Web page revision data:
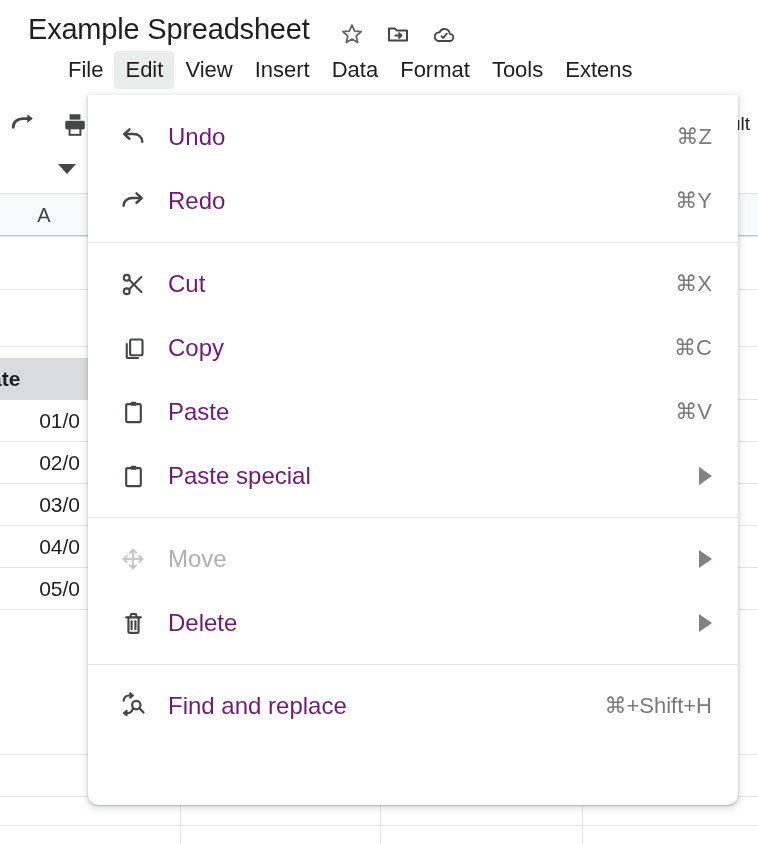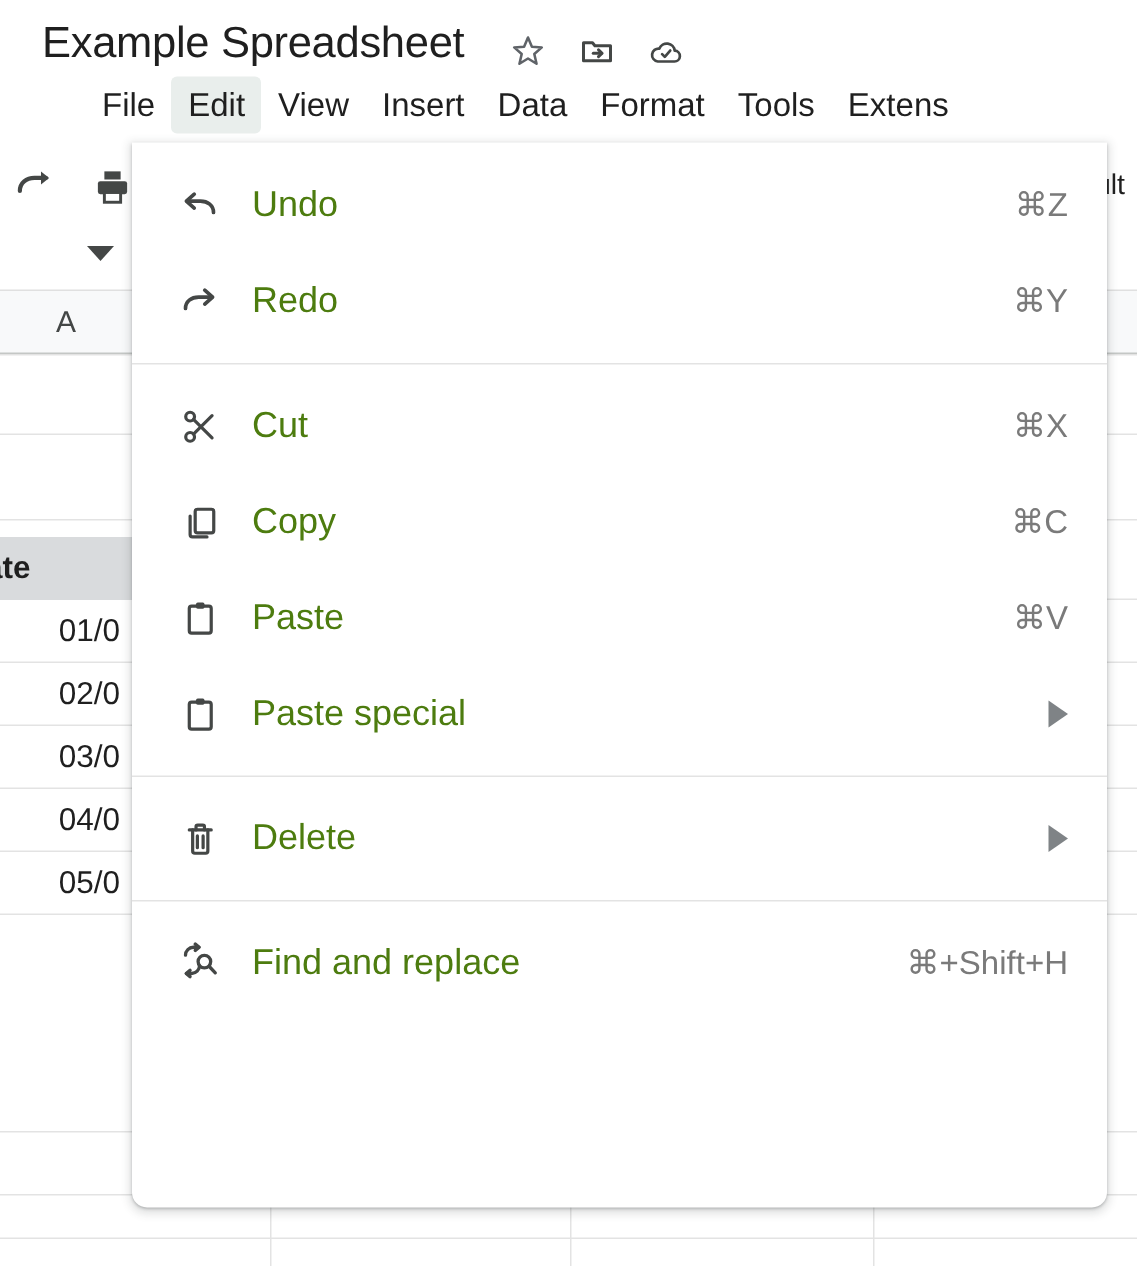--- a/index.html
+++ b/index.html
@@ -200,21 +200,21 @@
     height: 30px;
     display: flex;
     align-items: center;
     justify-content: center;
     color: #444746;
     margin-right: 20px;
   }
   .mi.disabled .mi-icon { color: #c7c7c7; }
   .mi-label {
     font-size: 24px;
-    color: #4d7c0f;
+    color: #701a75;
     flex: 1;
     white-space: nowrap;
   }
   .mi.disabled .mi-label { color: #b0b0b0; }
   .mi-accel {
     font-size: 22px;
     color: #7a7a7a;
     white-space: nowrap;
     margin-left: 20px;
   }
@@ -392,20 +392,34 @@
           <rect x="5.5" y="4.5" width="13" height="16" rx="1.4"></rect>
           <rect x="9.5" y="2.4" width="5" height="3.6" rx="1" fill="currentColor" stroke="none"></rect>
         </svg>
       </span>
       <span class="mi-label">Paste special</span>
       <span class="mi-arrow"></span>
     </div>
 
     <div class="mi-divider"></div>
 
+    <div class="mi disabled">
+      <span class="mi-icon">
+        <svg width="28" height="28" viewBox="0 0 24 24" fill="none" stroke="currentColor" stroke-width="1.8" stroke-linecap="round" stroke-linejoin="round">
+          <line x1="12" y1="4" x2="12" y2="20"></line>
+          <line x1="4" y1="12" x2="20" y2="12"></line>
+          <polyline points="9.4 6.6 12 4 14.6 6.6"></polyline>
+          <polyline points="9.4 17.4 12 20 14.6 17.4"></polyline>
+          <polyline points="6.6 9.4 4 12 6.6 14.6"></polyline>
+          <polyline points="17.4 9.4 20 12 17.4 14.6"></polyline>
+        </svg>
+      </span>
+      <span class="mi-label">Move</span>
+      <span class="mi-arrow"></span>
+    </div>
 
     <div class="mi">
       <span class="mi-icon">
         <svg width="27" height="27" viewBox="0 0 24 24" fill="none" stroke="currentColor" stroke-width="1.9" stroke-linecap="round" stroke-linejoin="round">
           <path d="M5.5 6.5h13"></path>
           <path d="M7.5 6.5v12.5a1.3 1.3 0 0 0 1.3 1.3h6.4a1.3 1.3 0 0 0 1.3-1.3V6.5"></path>
           <path d="M9.5 6.5V4.6a1 1 0 0 1 1-1h3a1 1 0 0 1 1 1v1.9"></path>
           <line x1="10.3" y1="10" x2="10.3" y2="17"></line>
           <line x1="13.7" y1="10" x2="13.7" y2="17"></line>
         </svg>

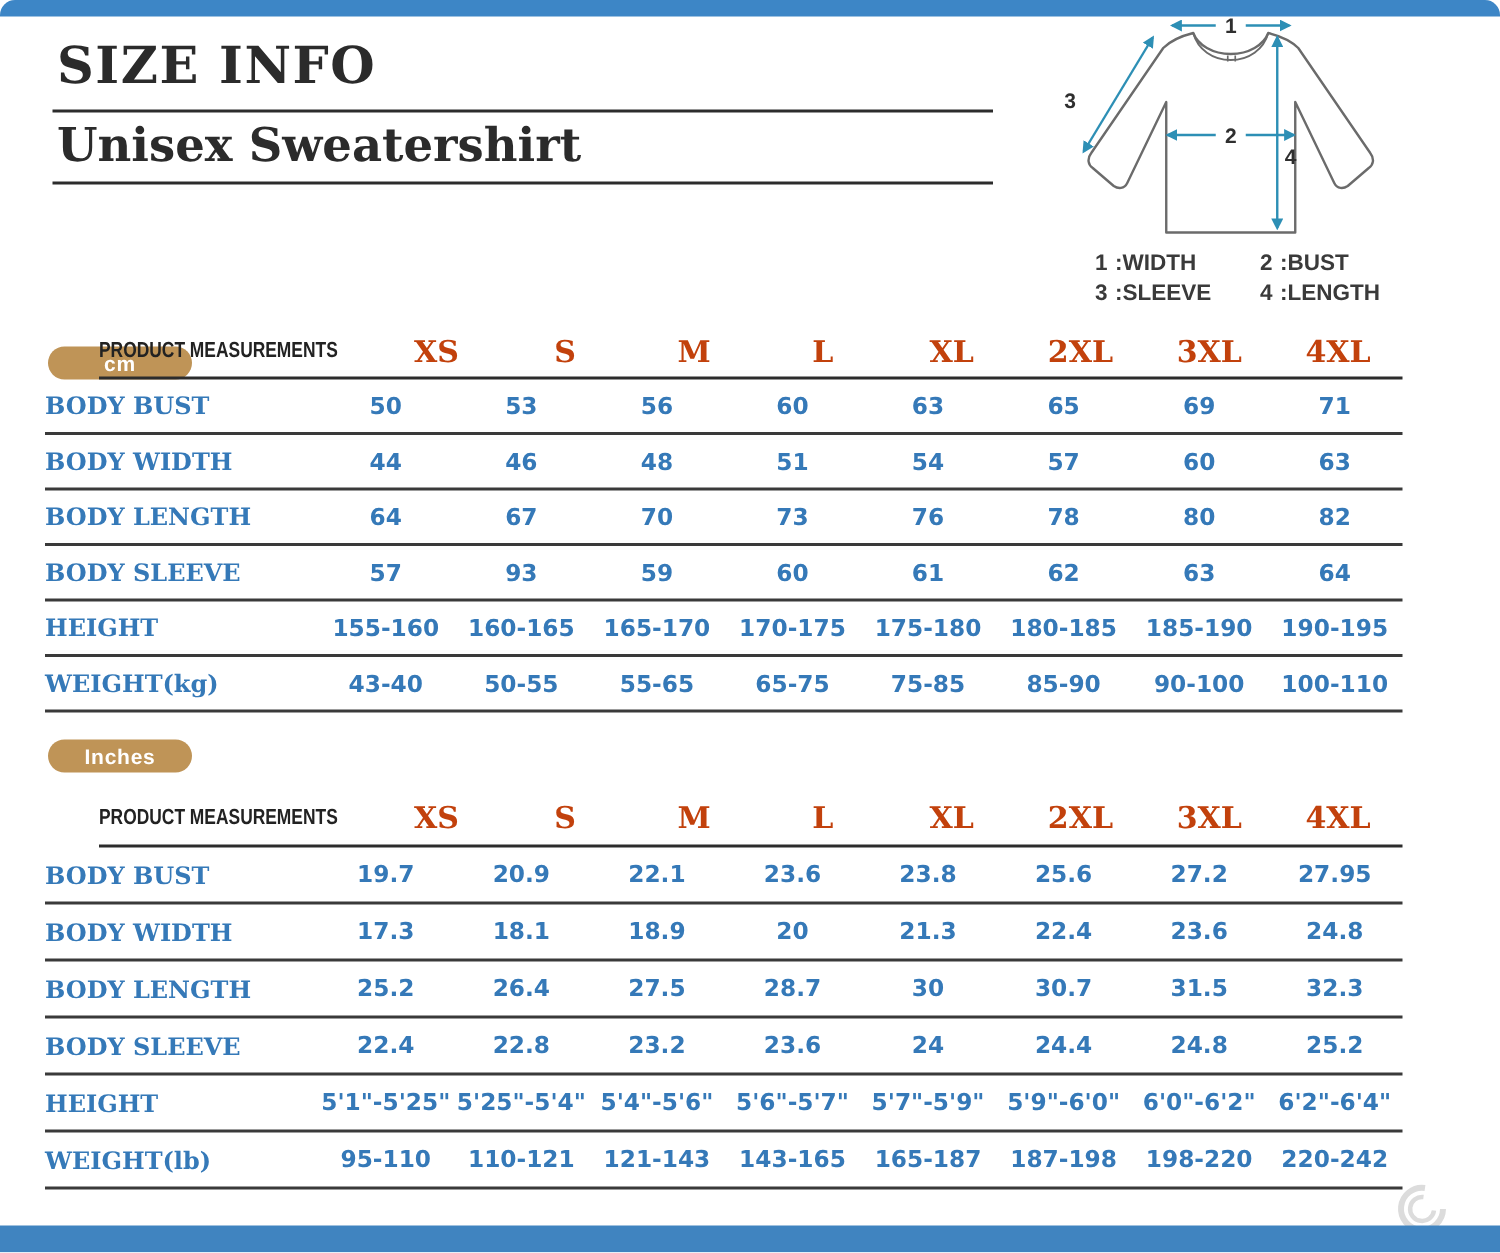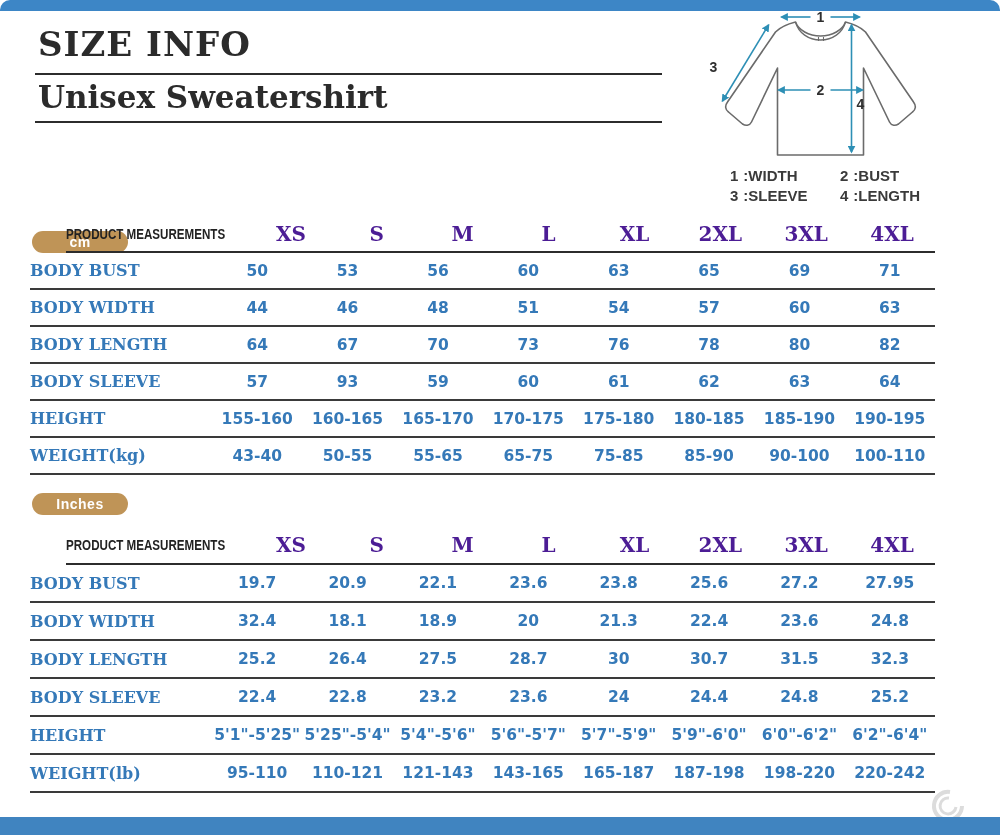--- a/index.html
+++ b/index.html
@@ -16,21 +16,21 @@
   .badge-cm{top:183px;margin-top:48px;} .badge-inches{top:493px;}
 
   .size-table{position:absolute;left:30px;width:905px;}
   #cm-table{top:216px;} #inches-table{top:527px;}
   .trow{display:grid;grid-template-columns:182px repeat(8,1fr);align-items:center;border-bottom:2px solid #3a3a3a;height:35px;}
   #inches-table .trow{height:36px;}
   .thead{border-bottom:2px solid #2c2c2c;margin-left:36px;}
   .tlabel{font-family:"DejaVu Serif",serif;font-weight:bold;color:#3579b8;font-size:16px;white-space:nowrap;}
   .hlabel{color:#222;font-family:"Liberation Sans",sans-serif;font-weight:bold;font-size:14.5px;transform:scaleX(.8);transform-origin:left center;letter-spacing:0;}
   .tcell{font-family:"DejaVu Sans",sans-serif;font-weight:bold;color:#3579b8;font-size:15.5px;text-align:center;white-space:nowrap;}
-  .hsize{font-family:"DejaVu Serif",serif;color:#4c1d95;font-size:20px;}
+  .hsize{font-family:"DejaVu Serif",serif;color:#c2410c;font-size:20px;}
 
   .diagram{position:absolute;left:703px;top:8px;width:240px;height:158px;}
   .legend{position:absolute;left:730px;top:167px;display:grid;grid-template-columns:110px auto;row-gap:3px;font-weight:bold;font-size:15px;color:#3a3a3a;font-family:"Liberation Sans",sans-serif;}
   .legend-item span{display:inline-block;}
   .legend-num{margin-right:5px;}
 
   .watermark{position:absolute;right:30px;bottom:8px;display:flex;align-items:center;gap:4px;}
   .watermark-text{font-family:"Liberation Sans",sans-serif;font-weight:bold;font-size:46px;letter-spacing:4px;color:#dcdcdc;line-height:1;}
 </style>
 </head>
@@ -185,21 +185,21 @@
         <div class="tcell">20.9</div>
         <div class="tcell">22.1</div>
         <div class="tcell">23.6</div>
         <div class="tcell">23.8</div>
         <div class="tcell">25.6</div>
         <div class="tcell">27.2</div>
         <div class="tcell">27.95</div>
       </div>
       <div class="trow">
         <div class="tlabel">BODY WIDTH</div>
-        <div class="tcell">32.4</div>
+        <div class="tcell">17.3</div>
         <div class="tcell">18.1</div>
         <div class="tcell">18.9</div>
         <div class="tcell">20</div>
         <div class="tcell">21.3</div>
         <div class="tcell">22.4</div>
         <div class="tcell">23.6</div>
         <div class="tcell">24.8</div>
       </div>
       <div class="trow">
         <div class="tlabel">BODY LENGTH</div>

Work to be completed:
Would you write out all of the records exactly, omitting the pictures?

Exercise response:
--- a/index.html
+++ b/index.html
@@ -200,21 +200,21 @@
     height: 30px;
     display: flex;
     align-items: center;
     justify-content: center;
     color: #444746;
     margin-right: 20px;
   }
   .mi.disabled .mi-icon { color: #c7c7c7; }
   .mi-label {
     font-size: 24px;
-    color: #4d7c0f;
+    color: #701a75;
     flex: 1;
     white-space: nowrap;
   }
   .mi.disabled .mi-label { color: #b0b0b0; }
   .mi-accel {
     font-size: 22px;
     color: #7a7a7a;
     white-space: nowrap;
     margin-left: 20px;
   }
@@ -392,20 +392,34 @@
           <rect x="5.5" y="4.5" width="13" height="16" rx="1.4"></rect>
           <rect x="9.5" y="2.4" width="5" height="3.6" rx="1" fill="currentColor" stroke="none"></rect>
         </svg>
       </span>
       <span class="mi-label">Paste special</span>
       <span class="mi-arrow"></span>
     </div>
 
     <div class="mi-divider"></div>
 
+    <div class="mi disabled">
+      <span class="mi-icon">
+        <svg width="28" height="28" viewBox="0 0 24 24" fill="none" stroke="currentColor" stroke-width="1.8" stroke-linecap="round" stroke-linejoin="round">
+          <line x1="12" y1="4" x2="12" y2="20"></line>
+          <line x1="4" y1="12" x2="20" y2="12"></line>
+          <polyline points="9.4 6.6 12 4 14.6 6.6"></polyline>
+          <polyline points="9.4 17.4 12 20 14.6 17.4"></polyline>
+          <polyline points="6.6 9.4 4 12 6.6 14.6"></polyline>
+          <polyline points="17.4 9.4 20 12 17.4 14.6"></polyline>
+        </svg>
+      </span>
+      <span class="mi-label">Move</span>
+      <span class="mi-arrow"></span>
+    </div>
 
     <div class="mi">
       <span class="mi-icon">
         <svg width="27" height="27" viewBox="0 0 24 24" fill="none" stroke="currentColor" stroke-width="1.9" stroke-linecap="round" stroke-linejoin="round">
           <path d="M5.5 6.5h13"></path>
           <path d="M7.5 6.5v12.5a1.3 1.3 0 0 0 1.3 1.3h6.4a1.3 1.3 0 0 0 1.3-1.3V6.5"></path>
           <path d="M9.5 6.5V4.6a1 1 0 0 1 1-1h3a1 1 0 0 1 1 1v1.9"></path>
           <line x1="10.3" y1="10" x2="10.3" y2="17"></line>
           <line x1="13.7" y1="10" x2="13.7" y2="17"></line>
         </svg>

--- a/index.html
+++ b/index.html
@@ -16,21 +16,21 @@
   .badge-cm{top:183px;margin-top:48px;} .badge-inches{top:493px;}
 
   .size-table{position:absolute;left:30px;width:905px;}
   #cm-table{top:216px;} #inches-table{top:527px;}
   .trow{display:grid;grid-template-columns:182px repeat(8,1fr);align-items:center;border-bottom:2px solid #3a3a3a;height:35px;}
   #inches-table .trow{height:36px;}
   .thead{border-bottom:2px solid #2c2c2c;margin-left:36px;}
   .tlabel{font-family:"DejaVu Serif",serif;font-weight:bold;color:#3579b8;font-size:16px;white-space:nowrap;}
   .hlabel{color:#222;font-family:"Liberation Sans",sans-serif;font-weight:bold;font-size:14.5px;transform:scaleX(.8);transform-origin:left center;letter-spacing:0;}
   .tcell{font-family:"DejaVu Sans",sans-serif;font-weight:bold;color:#3579b8;font-size:15.5px;text-align:center;white-space:nowrap;}
-  .hsize{font-family:"DejaVu Serif",serif;color:#4c1d95;font-size:20px;}
+  .hsize{font-family:"DejaVu Serif",serif;color:#c2410c;font-size:20px;}
 
   .diagram{position:absolute;left:703px;top:8px;width:240px;height:158px;}
   .legend{position:absolute;left:730px;top:167px;display:grid;grid-template-columns:110px auto;row-gap:3px;font-weight:bold;font-size:15px;color:#3a3a3a;font-family:"Liberation Sans",sans-serif;}
   .legend-item span{display:inline-block;}
   .legend-num{margin-right:5px;}
 
   .watermark{position:absolute;right:30px;bottom:8px;display:flex;align-items:center;gap:4px;}
   .watermark-text{font-family:"Liberation Sans",sans-serif;font-weight:bold;font-size:46px;letter-spacing:4px;color:#dcdcdc;line-height:1;}
 </style>
 </head>
@@ -185,21 +185,21 @@
         <div class="tcell">20.9</div>
         <div class="tcell">22.1</div>
         <div class="tcell">23.6</div>
         <div class="tcell">23.8</div>
         <div class="tcell">25.6</div>
         <div class="tcell">27.2</div>
         <div class="tcell">27.95</div>
       </div>
       <div class="trow">
         <div class="tlabel">BODY WIDTH</div>
-        <div class="tcell">32.4</div>
+        <div class="tcell">17.3</div>
         <div class="tcell">18.1</div>
         <div class="tcell">18.9</div>
         <div class="tcell">20</div>
         <div class="tcell">21.3</div>
         <div class="tcell">22.4</div>
         <div class="tcell">23.6</div>
         <div class="tcell">24.8</div>
       </div>
       <div class="trow">
         <div class="tlabel">BODY LENGTH</div>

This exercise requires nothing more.